(Beginning of INFORMATION SUPPLIED)

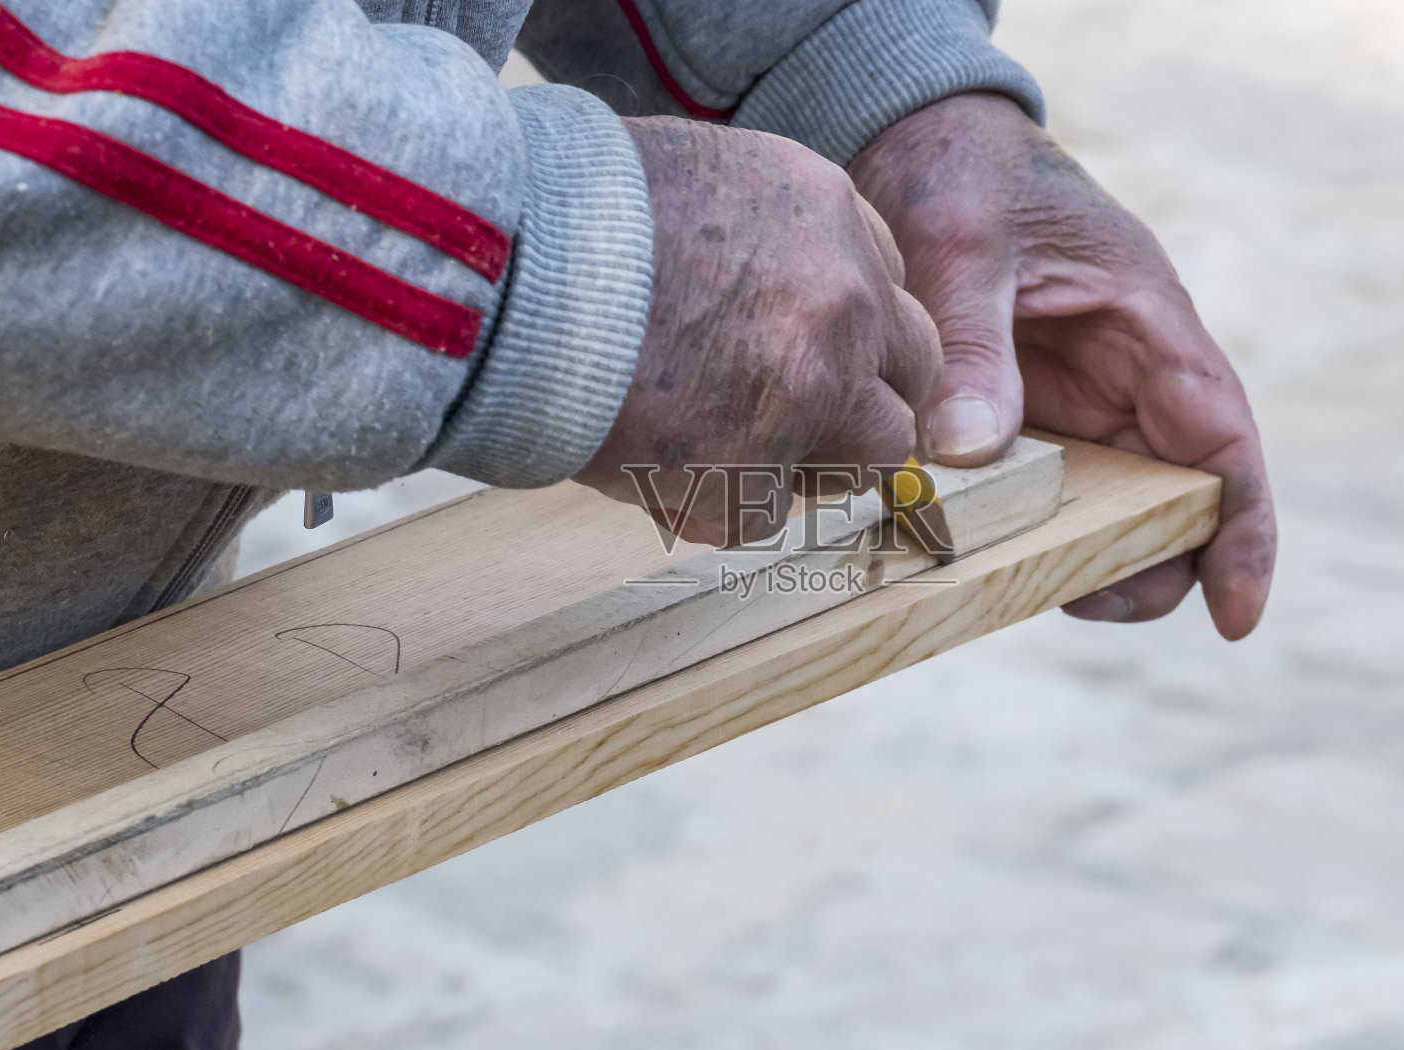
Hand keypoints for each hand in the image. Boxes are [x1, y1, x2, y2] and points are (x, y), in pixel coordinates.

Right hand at [577, 118, 941, 546]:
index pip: (885, 290)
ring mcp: (811, 388)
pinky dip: (715, 505)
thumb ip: (763, 241)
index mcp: (828, 213)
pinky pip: (766, 514)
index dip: (847, 335)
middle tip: (789, 423)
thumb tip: (766, 304)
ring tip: (722, 452)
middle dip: (859, 404)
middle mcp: (844, 296)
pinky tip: (651, 467)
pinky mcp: (756, 469)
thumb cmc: (560, 218)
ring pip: (873, 454)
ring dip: (809, 464)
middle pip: (909, 372)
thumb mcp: (692, 182)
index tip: (805, 358)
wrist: (494, 268)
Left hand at [849, 93, 1275, 638]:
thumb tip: (968, 453)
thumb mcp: (963, 247)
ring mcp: (1076, 392)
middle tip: (1083, 604)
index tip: (1237, 617)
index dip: (1241, 530)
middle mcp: (1126, 368)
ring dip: (1088, 554)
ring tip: (1030, 589)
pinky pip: (1047, 483)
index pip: (1221, 439)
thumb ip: (972, 345)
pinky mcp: (1024, 405)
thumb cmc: (962, 172)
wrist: (917, 139)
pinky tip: (985, 556)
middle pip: (1172, 491)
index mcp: (1146, 321)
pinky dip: (1029, 527)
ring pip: (1112, 499)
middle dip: (1150, 563)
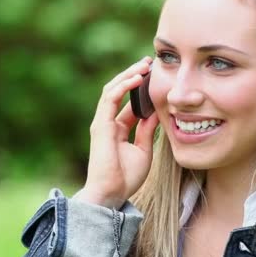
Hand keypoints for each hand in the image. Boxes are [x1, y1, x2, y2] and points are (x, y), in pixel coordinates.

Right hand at [74, 56, 158, 208]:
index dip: (141, 89)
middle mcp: (108, 122)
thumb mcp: (143, 150)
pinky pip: (110, 98)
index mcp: (117, 129)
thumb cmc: (126, 177)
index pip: (128, 102)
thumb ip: (146, 130)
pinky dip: (123, 86)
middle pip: (119, 91)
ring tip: (144, 65)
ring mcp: (102, 122)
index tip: (155, 77)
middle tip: (149, 63)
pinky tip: (137, 78)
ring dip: (128, 75)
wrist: (111, 193)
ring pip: (112, 89)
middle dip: (133, 75)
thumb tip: (155, 113)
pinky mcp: (100, 124)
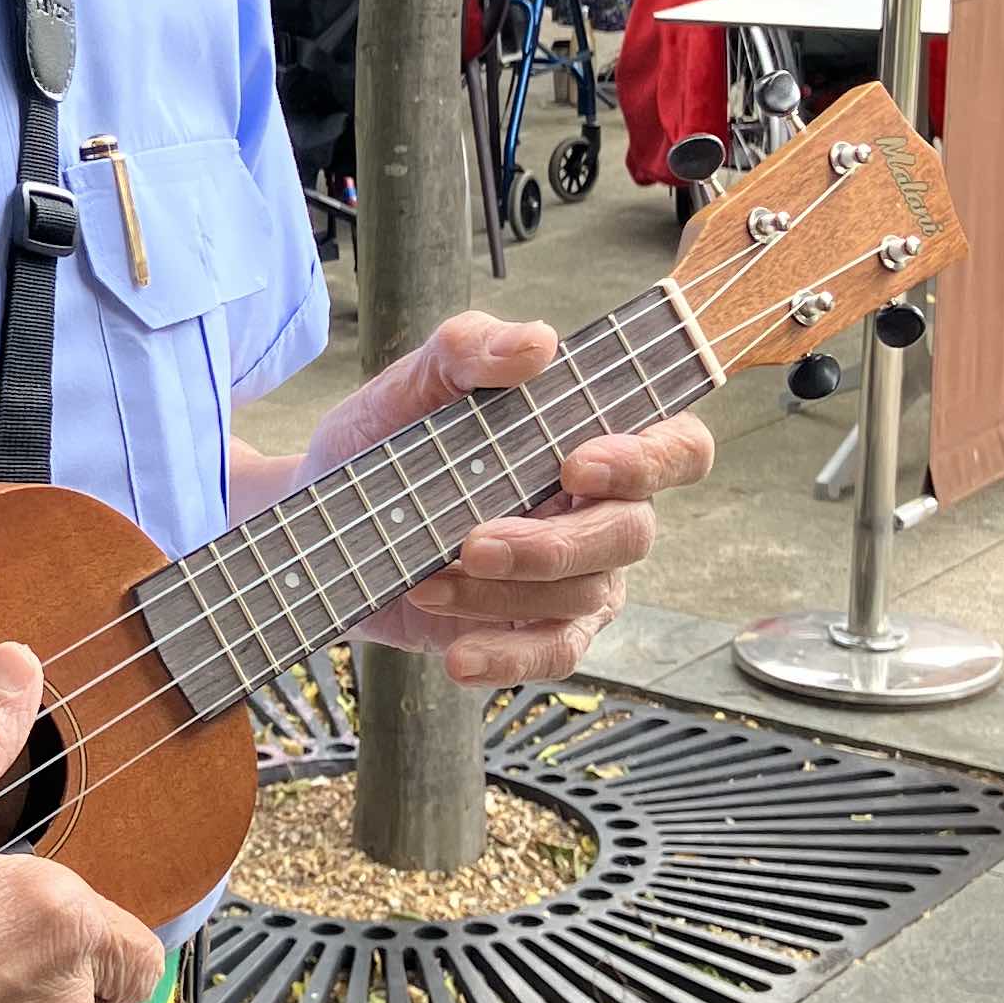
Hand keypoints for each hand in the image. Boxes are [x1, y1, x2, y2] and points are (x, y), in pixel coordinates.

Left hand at [305, 313, 714, 688]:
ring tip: (427, 581)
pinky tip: (458, 656)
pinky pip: (554, 654)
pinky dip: (508, 659)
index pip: (677, 447)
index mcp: (594, 438)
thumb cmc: (390, 437)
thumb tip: (536, 343)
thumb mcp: (416, 380)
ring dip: (505, 593)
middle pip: (632, 532)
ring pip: (585, 595)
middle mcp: (601, 510)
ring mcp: (576, 576)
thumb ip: (470, 347)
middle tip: (473, 542)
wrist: (326, 515)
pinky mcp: (536, 629)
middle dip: (555, 543)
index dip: (650, 459)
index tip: (577, 464)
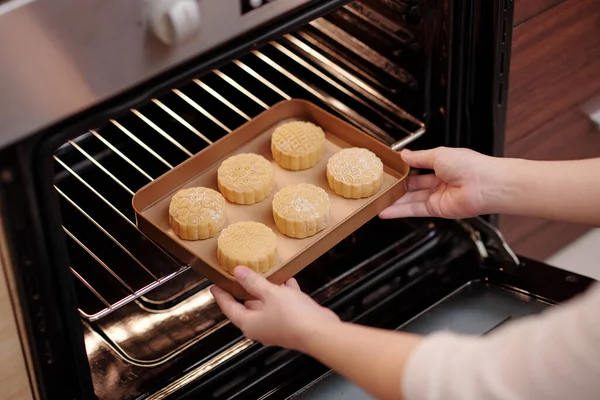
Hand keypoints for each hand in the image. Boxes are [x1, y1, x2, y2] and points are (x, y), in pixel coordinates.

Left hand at [210, 266, 339, 350]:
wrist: (320, 333)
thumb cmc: (293, 318)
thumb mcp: (270, 293)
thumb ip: (253, 282)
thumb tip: (239, 273)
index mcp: (250, 323)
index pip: (229, 308)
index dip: (221, 296)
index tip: (215, 286)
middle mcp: (261, 328)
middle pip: (248, 306)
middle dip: (246, 290)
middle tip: (241, 276)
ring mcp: (277, 327)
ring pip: (267, 305)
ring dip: (268, 290)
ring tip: (267, 275)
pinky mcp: (291, 324)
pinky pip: (284, 306)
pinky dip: (284, 294)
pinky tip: (289, 282)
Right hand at [379, 147, 499, 218]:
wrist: (485, 184)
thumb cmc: (469, 165)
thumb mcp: (438, 155)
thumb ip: (418, 157)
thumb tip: (404, 155)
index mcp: (443, 165)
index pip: (418, 167)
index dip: (404, 169)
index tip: (390, 170)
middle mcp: (440, 182)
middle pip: (413, 186)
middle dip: (397, 187)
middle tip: (380, 187)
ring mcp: (438, 197)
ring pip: (411, 199)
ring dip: (395, 201)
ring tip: (378, 201)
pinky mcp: (437, 209)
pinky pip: (414, 210)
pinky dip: (399, 211)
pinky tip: (387, 211)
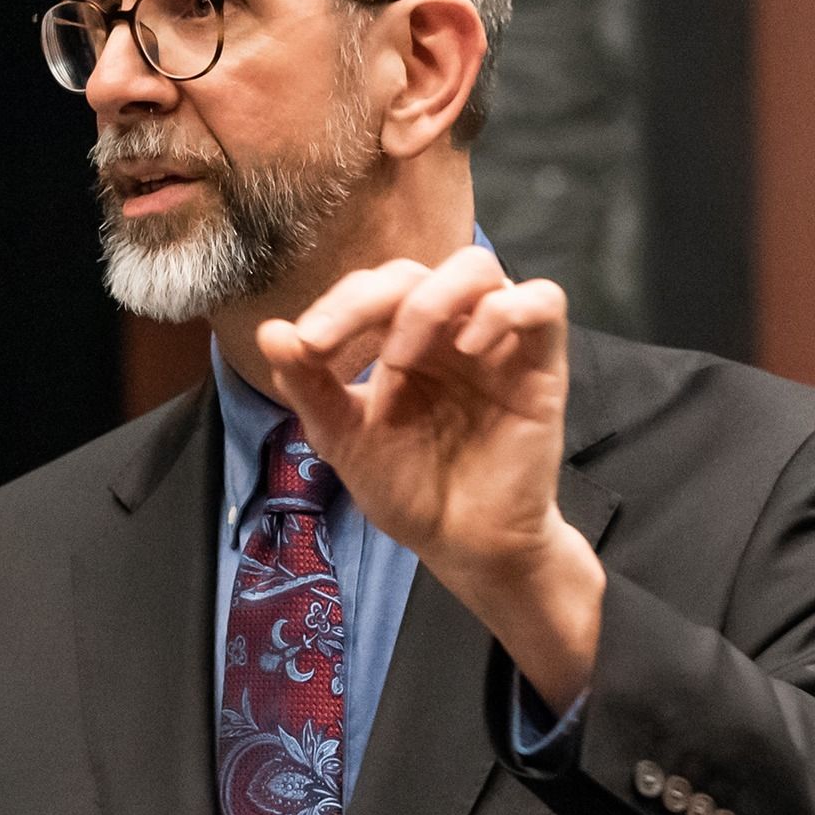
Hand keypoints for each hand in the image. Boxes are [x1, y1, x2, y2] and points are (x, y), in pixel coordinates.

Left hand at [257, 246, 603, 709]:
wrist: (463, 545)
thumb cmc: (409, 490)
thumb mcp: (344, 439)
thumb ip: (309, 386)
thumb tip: (269, 331)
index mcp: (401, 341)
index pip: (372, 289)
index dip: (336, 305)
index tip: (305, 345)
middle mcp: (448, 333)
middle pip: (415, 271)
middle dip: (365, 301)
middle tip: (330, 347)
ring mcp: (496, 345)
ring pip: (478, 269)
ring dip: (431, 299)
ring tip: (401, 356)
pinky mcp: (541, 367)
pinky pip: (545, 303)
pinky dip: (506, 309)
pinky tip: (471, 347)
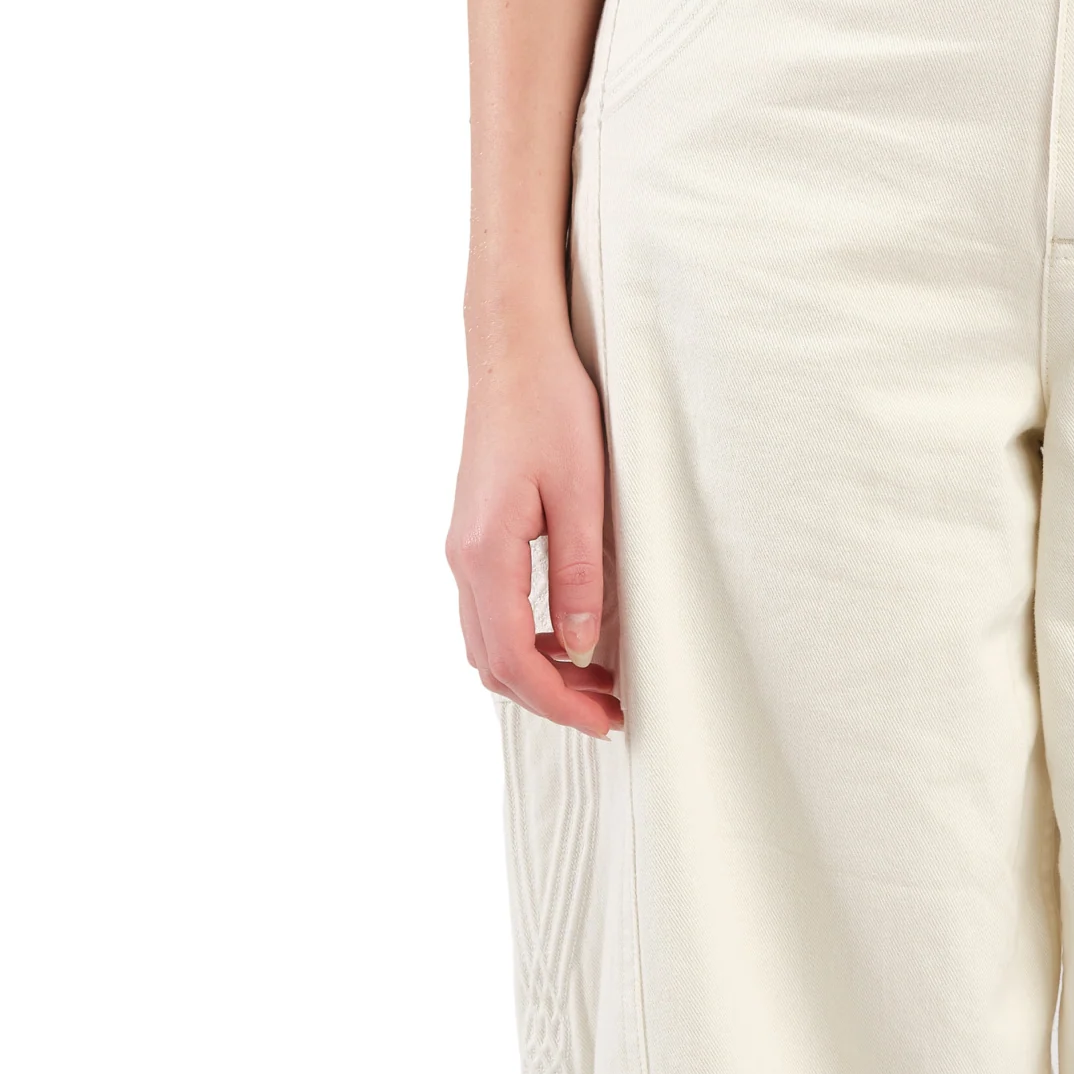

(End of INFORMATION SUPPLIED)

_EXERCISE DESCRIPTION_: Your task is to return every entry exactly as it was written, with the pictures removed.

_COMPLETED TASK_:
Hand keypoints for each hand in the image. Boxes are [x1, y1, x2, y2] and points are (x, y), in pixel coordinates.

Right hand at [577, 118, 941, 546]:
index pip: (885, 290)
ring mcp: (811, 388)
pinky dip: (715, 505)
thumb ip: (763, 241)
index mcp: (828, 213)
pinky pip: (766, 514)
index dip: (847, 335)
middle tip: (789, 423)
thumb tip: (766, 304)
ring tip: (722, 452)
middle dip: (859, 404)
middle mcp: (844, 296)
pinky tip: (651, 467)
pinky mcp: (756, 469)
thumb cmc: (560, 218)
ring pip: (873, 454)
ring dip: (809, 464)
middle pip: (909, 372)
thumb mcp: (692, 182)
index tip: (805, 358)
wrist: (494, 268)
Left hand at [849, 93, 1275, 638]:
thumb tip: (968, 453)
thumb mcp: (963, 247)
ring mcp: (1076, 392)
middle tip: (1083, 604)
index tip: (1237, 617)
index dip: (1241, 530)
middle mcp: (1126, 368)
ring dip: (1088, 554)
ring tip: (1030, 589)
pinky pip: (1047, 483)
index pip: (1221, 439)
thumb ip: (972, 345)
pinky mcp: (1024, 405)
thumb cmc: (962, 172)
wrist: (917, 139)
pinky tip: (985, 556)
middle pip: (1172, 491)
index mcp: (1146, 321)
pinky dip: (1029, 527)
ring pip: (1112, 499)
middle dip: (1150, 563)
Hand keypoints for each hand in the image. Boxes are [x1, y1, x2, y2] and points are (x, y), in pixel coordinates.

Right hand at [74, 56, 158, 208]:
index dip: (141, 89)
middle mcp: (108, 122)
thumb mcp: (143, 150)
pinky pip: (110, 98)
index mcp: (117, 129)
thumb cmc: (126, 177)
index pip: (128, 102)
thumb ip: (146, 130)
pinky dip: (123, 86)
middle pip: (119, 91)
ring tip: (144, 65)
ring mcp: (102, 122)
index tip: (155, 77)
middle tip: (149, 63)
pinky tip: (137, 78)
ring dip: (128, 75)
wrist: (111, 193)
ring pip: (112, 89)
middle dip: (133, 75)
thumb tip: (155, 113)
pinky mcp: (100, 124)
Hand keypoints for each hand in the image. Boxes are [x1, y1, x2, y2] and points are (x, y), in pixel coordinates.

Left hand at [305, 313, 714, 688]:
ring tip: (427, 581)
pinky tip: (458, 656)
pinky pip: (554, 654)
pinky dip: (508, 659)
index pip: (677, 447)
index mcp: (594, 438)
thumb cmc: (390, 437)
thumb tip: (536, 343)
thumb mcp: (416, 380)
ring dip: (505, 593)
middle pip: (632, 532)
ring pip: (585, 595)
middle mcp: (601, 510)
ring mcp: (576, 576)
thumb ip: (470, 347)
middle tip: (473, 542)
wrist: (326, 515)
pinky mcp: (536, 629)
middle dip: (555, 543)
index dip: (650, 459)
index tip: (577, 464)
Hand keypoints for each hand in the image. Boxes are [x1, y1, x2, y2] and points are (x, y), in pixel coordinates.

Left hand at [210, 266, 339, 350]:
wrist: (320, 333)
thumb cmc: (293, 318)
thumb mcp: (270, 293)
thumb ip: (253, 282)
thumb tip: (239, 273)
index mcp: (250, 323)
index pip: (229, 308)
index dip: (221, 296)
index tip: (215, 286)
middle mcp: (261, 328)
middle pip: (248, 306)
middle dip: (246, 290)
middle tip: (241, 276)
ring mcp: (277, 327)
ring pip: (267, 305)
ring dip: (268, 290)
ring tip: (267, 275)
pinky mcp: (291, 324)
pinky pip: (284, 306)
pinky dip: (284, 294)
pinky tip: (289, 282)
Right hand at [379, 147, 499, 218]:
wrist: (485, 184)
thumb cmc: (469, 165)
thumb mcp: (438, 155)
thumb ip: (418, 157)
thumb tip: (404, 155)
index mcp: (443, 165)
index pip: (418, 167)
index dip: (404, 169)
index tip: (390, 170)
middle mcp: (440, 182)
middle pip: (413, 186)
middle dip: (397, 187)
middle tip: (380, 187)
ring mcp: (438, 197)
ring pip: (411, 199)
ring dip: (395, 201)
ring tip: (378, 201)
pinky mcp: (437, 209)
pinky pip: (414, 210)
pinky dip: (399, 211)
pinky tip: (387, 211)
Hand keypoints for each hand in the image. Boxes are [x1, y1, x2, y2] and points are (x, y), in pixel coordinates.

Left hand at [257, 246, 603, 709]:
wrist: (463, 545)
thumb cmc: (409, 490)
thumb mcp: (344, 439)
thumb ip: (309, 386)
thumb tip: (269, 331)
index mcp: (401, 341)
index pip: (372, 289)
index dip: (336, 305)
index tip: (305, 345)
middle mcp: (448, 333)
middle pip: (415, 271)
middle dip: (365, 301)
middle tip: (330, 347)
ring mcp: (496, 345)
ring pip: (478, 269)
ring dip: (431, 299)
ring tip: (401, 356)
pinky mcp: (541, 367)
pinky pip: (545, 303)
pinky dip: (506, 309)
pinky tip: (471, 347)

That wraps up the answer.